What is the recommended way to customize styles for a 3rd party component that I have downloaded via npm?

For example the component ng2-tag-input. I run a webpack build that bundles all the 3rd party js-files into a vendor.js and all the 3rd party css into a vendor.css.

Since this is generated upon build, I don't want to make changes to vendor.css or commit it.

Say that I want to add my own styles to ng2-tag-input, how does one best do that? Should I just override its styles in my own site.css or is there another way?

Upvotes: 5

Views: 5414

Answers (3)

Dovev Hefetz
Dovev Hefetz

Reputation: 1456

You can set encapsulation: ViewEncapsulation.none in your outermost component to apply styles globally. Then use that css file as your place for global styles.

app.component.ts:

import { Component, OnInit, ViewEncapsulation } from '@angular/core';

@Component({
    selector: 'app-root',
    templateUrl: './app.component.html',
    styleUrls: ['./app.component.scss'],
    // apply styles globally
    encapsulation: ViewEncapsulation.None
})
export class AppComponent implements OnInit {
    constructor() {
    }

    ngOnInit() {
    }
}

As @anonymvs mentioned you need to use higher specificity. One easy way to help with this, if you are using sass or similar, is to put all of your styles in a very specific block, eg:

app.component.scss:

$danger: #dc3545;
$info: purple;

body:not(.added-for-higher-specificity) {

.simple-notification {
    &.error {
        background: $danger;
    }

    &.info {
        background: $info;
    }
}

}

Upvotes: 0

Uncle Spawn
Uncle Spawn

Reputation: 1

You can use :host >>> .third-party-class.

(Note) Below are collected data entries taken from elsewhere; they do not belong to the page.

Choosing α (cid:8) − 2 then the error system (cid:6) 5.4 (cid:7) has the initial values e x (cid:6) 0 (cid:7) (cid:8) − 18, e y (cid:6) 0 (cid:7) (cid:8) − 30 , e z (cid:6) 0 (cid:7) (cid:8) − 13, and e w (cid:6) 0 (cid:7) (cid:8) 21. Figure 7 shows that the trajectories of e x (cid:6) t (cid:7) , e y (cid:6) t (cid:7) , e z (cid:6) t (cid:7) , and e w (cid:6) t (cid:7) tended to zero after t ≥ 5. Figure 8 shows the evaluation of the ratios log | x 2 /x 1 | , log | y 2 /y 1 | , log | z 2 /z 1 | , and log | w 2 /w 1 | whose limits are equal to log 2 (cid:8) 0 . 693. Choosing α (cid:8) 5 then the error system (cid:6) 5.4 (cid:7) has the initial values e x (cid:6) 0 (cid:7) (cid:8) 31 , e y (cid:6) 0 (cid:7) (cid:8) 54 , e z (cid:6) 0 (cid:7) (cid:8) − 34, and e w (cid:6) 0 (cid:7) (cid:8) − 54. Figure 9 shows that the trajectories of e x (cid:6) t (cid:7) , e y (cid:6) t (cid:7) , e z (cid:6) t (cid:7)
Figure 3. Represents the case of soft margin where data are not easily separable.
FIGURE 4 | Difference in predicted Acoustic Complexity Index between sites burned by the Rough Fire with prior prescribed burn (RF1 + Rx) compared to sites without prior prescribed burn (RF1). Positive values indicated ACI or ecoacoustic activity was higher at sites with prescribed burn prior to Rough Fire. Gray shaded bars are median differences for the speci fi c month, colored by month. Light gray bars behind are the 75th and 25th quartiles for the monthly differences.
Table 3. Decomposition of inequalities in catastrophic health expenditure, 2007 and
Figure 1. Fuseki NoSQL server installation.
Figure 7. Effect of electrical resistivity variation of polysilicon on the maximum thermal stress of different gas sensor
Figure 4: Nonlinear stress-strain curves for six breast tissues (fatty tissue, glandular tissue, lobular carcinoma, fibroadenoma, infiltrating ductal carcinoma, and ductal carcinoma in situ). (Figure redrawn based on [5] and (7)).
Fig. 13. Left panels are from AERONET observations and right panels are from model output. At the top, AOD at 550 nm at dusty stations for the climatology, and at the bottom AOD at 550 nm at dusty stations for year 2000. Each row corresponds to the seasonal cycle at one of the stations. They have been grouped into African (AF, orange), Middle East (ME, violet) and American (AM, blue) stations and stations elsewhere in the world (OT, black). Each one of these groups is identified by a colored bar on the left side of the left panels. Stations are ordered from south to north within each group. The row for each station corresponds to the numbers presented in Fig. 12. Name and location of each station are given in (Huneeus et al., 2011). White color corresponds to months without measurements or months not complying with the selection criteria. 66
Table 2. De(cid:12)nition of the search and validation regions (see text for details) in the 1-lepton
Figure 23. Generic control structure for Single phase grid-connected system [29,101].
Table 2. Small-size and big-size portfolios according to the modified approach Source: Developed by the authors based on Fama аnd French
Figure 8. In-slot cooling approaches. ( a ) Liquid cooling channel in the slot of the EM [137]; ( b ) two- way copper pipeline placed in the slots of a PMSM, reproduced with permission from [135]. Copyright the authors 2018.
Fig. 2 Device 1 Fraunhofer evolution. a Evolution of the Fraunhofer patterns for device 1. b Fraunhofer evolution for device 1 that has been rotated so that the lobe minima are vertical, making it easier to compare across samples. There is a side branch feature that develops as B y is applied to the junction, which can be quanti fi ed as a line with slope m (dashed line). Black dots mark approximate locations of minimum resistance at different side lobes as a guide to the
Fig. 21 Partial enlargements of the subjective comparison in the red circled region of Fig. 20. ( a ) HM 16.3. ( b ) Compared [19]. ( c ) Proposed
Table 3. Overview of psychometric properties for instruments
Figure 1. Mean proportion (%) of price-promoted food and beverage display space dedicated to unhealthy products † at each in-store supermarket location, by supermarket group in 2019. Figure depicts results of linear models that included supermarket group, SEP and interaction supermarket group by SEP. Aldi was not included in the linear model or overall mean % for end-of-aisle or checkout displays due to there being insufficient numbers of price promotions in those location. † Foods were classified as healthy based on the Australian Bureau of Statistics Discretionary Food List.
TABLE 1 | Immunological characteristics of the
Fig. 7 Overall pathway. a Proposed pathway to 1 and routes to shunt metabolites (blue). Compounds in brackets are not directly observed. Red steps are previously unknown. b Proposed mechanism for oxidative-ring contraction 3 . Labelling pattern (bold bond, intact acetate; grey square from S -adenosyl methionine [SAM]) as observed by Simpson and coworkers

Use the /deep/ and >>> selectors only with emulated view encapsulation.

source: https://angular.io/guide/component-styles#deep

Upvotes: 0

Sierrodc
Sierrodc

Reputation: 887

Obviously you cannot modify it in node_modules folder because node_modules should never be included in code repository and your changes . So, there are two options:

  1. override styles with your own css (more specific rules)
  2. do not use npm and include ts/css manually

I actually prefer the second option if I need to alter the component because sometimes compatibility is not guarantee between different plugin versions.